Séries noires
Les séries explorent la défiance des citoyens envers les élites : House of Cards démonte avec cynisme les arcanes du pouvoir, Mr. Robot pousse la théorie du complot à l’extrême, tandis que Years and Years verse dans la rhétorique du chaos.
Le cinéma américain ne cesse de mettre en scène la relation ambivalente qui noue l’individu au collectif, le citoyen au corps social, l’électeur anonyme au cénacle politique. De D. W. Griffith à Frank Capra, toute une tradition cinématographique donne à voir des fictions populistes qui dramatisent l’engagement de quelques anonymes contre la machine politique[1].
Le populisme, du grand au petit écran
Les fables de Capra ont tracé les archétypes d’un populisme de gauche, dans lequel le decent man se confronte aux arcanes du pouvoir.

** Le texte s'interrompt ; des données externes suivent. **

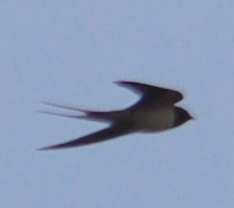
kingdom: Animalia
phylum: Chordata
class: Aves
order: Passeriformes
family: Hirundinidae
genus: Hirundo
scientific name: Hirundo rustica
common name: Barn swallow
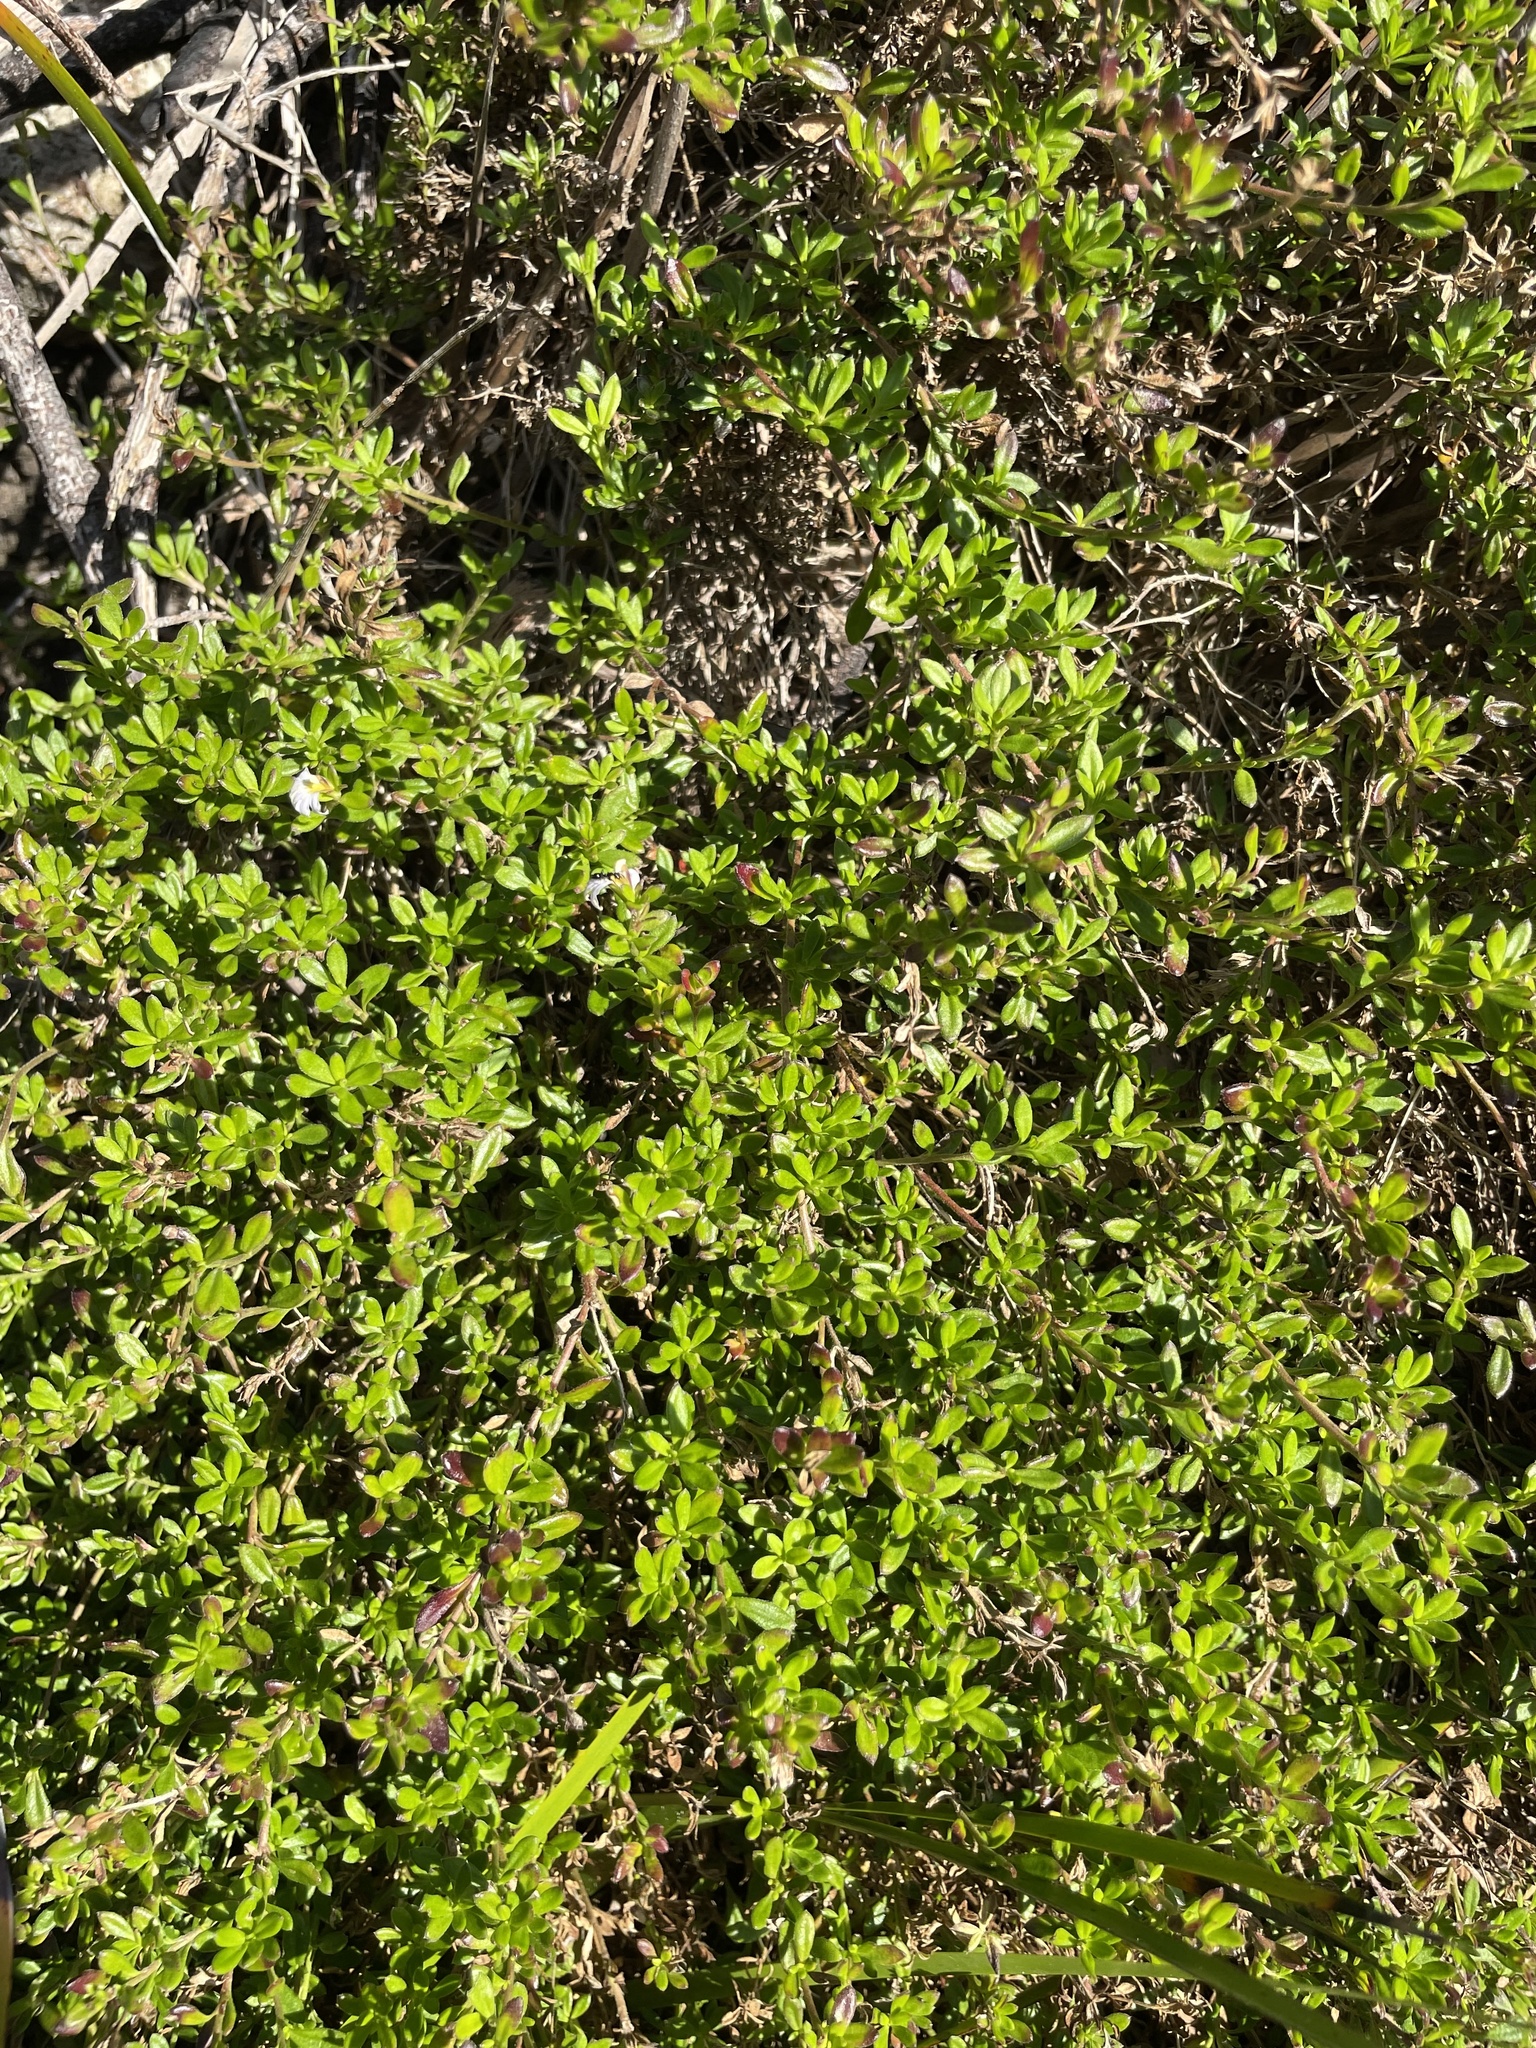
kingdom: Plantae
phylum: Tracheophyta
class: Magnoliopsida
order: Asterales
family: Goodeniaceae
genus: Scaevola
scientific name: Scaevola calendulacea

Chez le cinéaste d’origine italienne qui a conquis Hollywood, l’« homme de la rue », au cœur de son film de 1941, transcende l’écran. Qu’il relate les péripéties d’un poète et joueur de tuba jeté en pâture dans la ville de New York (L’Extravagant Mr. Deeds, 1936) ou le combat d’un boy scout propulsé sénateur pour satisfaire à son insu les ambitions d’un politicien roué (Monsieur Smith au Sénat, 1939), Capra ausculte l’opposition de principe entre la candeur de ces héros d’un jour et l’art du stratagème inhérent à la pratique du pouvoir. Une conflictualité alors nourrie par les stigmates de la guerre de Sécession et, plus largement, l’immensité d’un espace abritant des géographies, des tempéraments et des usages hétérogènes, encore récemment mis en lumière par Jean-Baptiste Thoret dans son road movie documentaire, We Blew It (2017).